Extracted data entries:
———

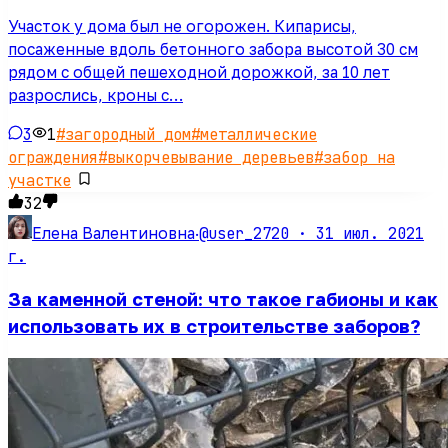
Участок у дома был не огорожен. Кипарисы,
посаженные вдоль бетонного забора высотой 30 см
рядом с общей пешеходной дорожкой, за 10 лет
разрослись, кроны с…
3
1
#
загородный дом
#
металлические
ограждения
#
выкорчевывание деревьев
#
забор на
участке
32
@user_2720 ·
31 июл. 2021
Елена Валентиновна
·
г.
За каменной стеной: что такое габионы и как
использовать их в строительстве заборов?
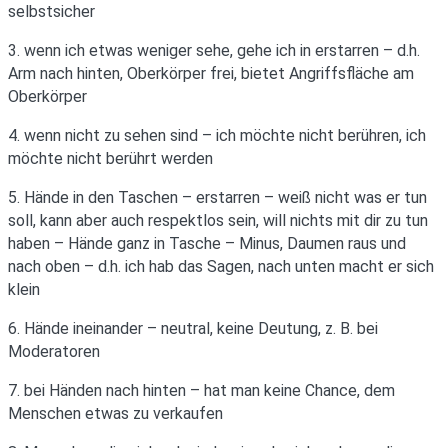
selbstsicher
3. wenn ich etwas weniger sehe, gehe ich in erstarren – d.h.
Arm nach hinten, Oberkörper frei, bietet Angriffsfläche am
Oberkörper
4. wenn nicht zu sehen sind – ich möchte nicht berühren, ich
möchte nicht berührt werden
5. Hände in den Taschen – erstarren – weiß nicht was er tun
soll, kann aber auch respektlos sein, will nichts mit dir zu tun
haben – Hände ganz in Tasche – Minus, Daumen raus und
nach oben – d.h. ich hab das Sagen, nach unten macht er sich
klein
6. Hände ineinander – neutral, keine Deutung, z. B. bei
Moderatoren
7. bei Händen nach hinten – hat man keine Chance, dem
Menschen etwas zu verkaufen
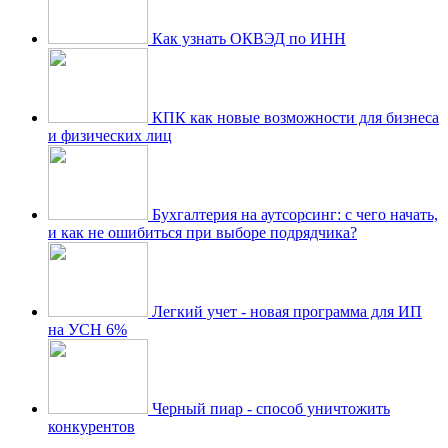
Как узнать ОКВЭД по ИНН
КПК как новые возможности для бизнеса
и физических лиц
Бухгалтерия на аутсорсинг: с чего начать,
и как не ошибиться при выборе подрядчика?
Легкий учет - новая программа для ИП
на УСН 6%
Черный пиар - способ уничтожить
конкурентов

———

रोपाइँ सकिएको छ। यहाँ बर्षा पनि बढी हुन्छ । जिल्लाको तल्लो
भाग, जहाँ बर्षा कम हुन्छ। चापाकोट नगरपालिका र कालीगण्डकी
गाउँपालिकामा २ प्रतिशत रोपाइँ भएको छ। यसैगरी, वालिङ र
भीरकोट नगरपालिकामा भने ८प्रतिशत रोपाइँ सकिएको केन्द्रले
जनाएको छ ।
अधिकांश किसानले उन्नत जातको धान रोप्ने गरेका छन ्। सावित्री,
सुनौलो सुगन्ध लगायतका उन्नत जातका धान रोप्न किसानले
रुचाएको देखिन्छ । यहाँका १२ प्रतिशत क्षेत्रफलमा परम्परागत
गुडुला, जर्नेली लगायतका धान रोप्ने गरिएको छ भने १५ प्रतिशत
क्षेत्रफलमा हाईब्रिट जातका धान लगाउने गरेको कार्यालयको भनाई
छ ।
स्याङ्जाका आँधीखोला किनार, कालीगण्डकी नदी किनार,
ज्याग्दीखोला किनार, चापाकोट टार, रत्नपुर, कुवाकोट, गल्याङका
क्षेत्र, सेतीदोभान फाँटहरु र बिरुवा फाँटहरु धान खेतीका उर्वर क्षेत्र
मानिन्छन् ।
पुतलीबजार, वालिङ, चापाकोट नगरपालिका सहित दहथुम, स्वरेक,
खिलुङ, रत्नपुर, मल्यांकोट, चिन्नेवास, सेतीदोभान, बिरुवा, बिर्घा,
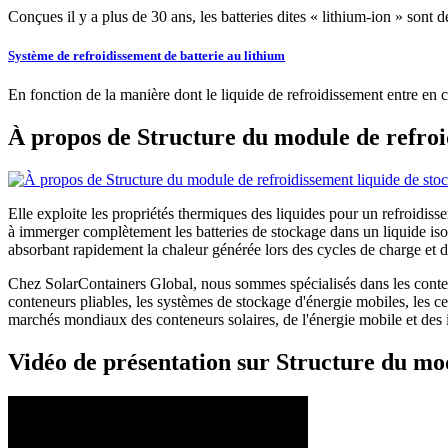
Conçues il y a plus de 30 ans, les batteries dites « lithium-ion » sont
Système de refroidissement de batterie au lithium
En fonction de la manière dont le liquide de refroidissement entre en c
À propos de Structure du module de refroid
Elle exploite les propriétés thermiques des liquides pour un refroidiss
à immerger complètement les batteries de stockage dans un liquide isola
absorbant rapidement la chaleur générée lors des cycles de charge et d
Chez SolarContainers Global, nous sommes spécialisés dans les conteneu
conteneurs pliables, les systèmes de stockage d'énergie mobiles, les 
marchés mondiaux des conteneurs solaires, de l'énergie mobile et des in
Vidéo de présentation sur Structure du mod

———

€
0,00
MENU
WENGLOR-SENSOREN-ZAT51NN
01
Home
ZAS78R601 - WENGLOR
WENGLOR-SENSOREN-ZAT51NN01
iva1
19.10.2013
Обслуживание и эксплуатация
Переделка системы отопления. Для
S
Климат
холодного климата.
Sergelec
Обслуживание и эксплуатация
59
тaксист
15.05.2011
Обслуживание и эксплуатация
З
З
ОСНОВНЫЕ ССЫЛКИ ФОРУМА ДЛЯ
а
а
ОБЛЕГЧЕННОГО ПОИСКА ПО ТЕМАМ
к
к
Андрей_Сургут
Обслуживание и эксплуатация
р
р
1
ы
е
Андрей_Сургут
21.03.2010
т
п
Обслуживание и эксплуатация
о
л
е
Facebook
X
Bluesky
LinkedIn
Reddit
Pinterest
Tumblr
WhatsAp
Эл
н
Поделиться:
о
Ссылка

———

**JOB**. Write out again exactly the lines above from the one with "Участок у дома" through the one with "конкурентов", adding no other lines and no pictures.

**EXERCISE RESPONSE**.
Участок у дома был не огорожен. Кипарисы,
посаженные вдоль бетонного забора высотой 30 см
рядом с общей пешеходной дорожкой, за 10 лет
разрослись, кроны с…
3
1
#
загородный дом
#
металлические
ограждения
#
выкорчевывание деревьев
#
забор на
участке
32
@user_2720 ·
31 июл. 2021
Елена Валентиновна
·
г.
За каменной стеной: что такое габионы и как
использовать их в строительстве заборов?
selbstsicher
3. wenn ich etwas weniger sehe, gehe ich in erstarren – d.h.
Arm nach hinten, Oberkörper frei, bietet Angriffsfläche am
Oberkörper
4. wenn nicht zu sehen sind – ich möchte nicht berühren, ich
möchte nicht berührt werden
5. Hände in den Taschen – erstarren – weiß nicht was er tun
soll, kann aber auch respektlos sein, will nichts mit dir zu tun
haben – Hände ganz in Tasche – Minus, Daumen raus und
nach oben – d.h. ich hab das Sagen, nach unten macht er sich
klein
6. Hände ineinander – neutral, keine Deutung, z. B. bei
Moderatoren
7. bei Händen nach hinten – hat man keine Chance, dem
Menschen etwas zu verkaufen
Как узнать ОКВЭД по ИНН
КПК как новые возможности для бизнеса
и физических лиц
Бухгалтерия на аутсорсинг: с чего начать,
и как не ошибиться при выборе подрядчика?
Легкий учет - новая программа для ИП
на УСН 6%
Черный пиар - способ уничтожить
конкурентов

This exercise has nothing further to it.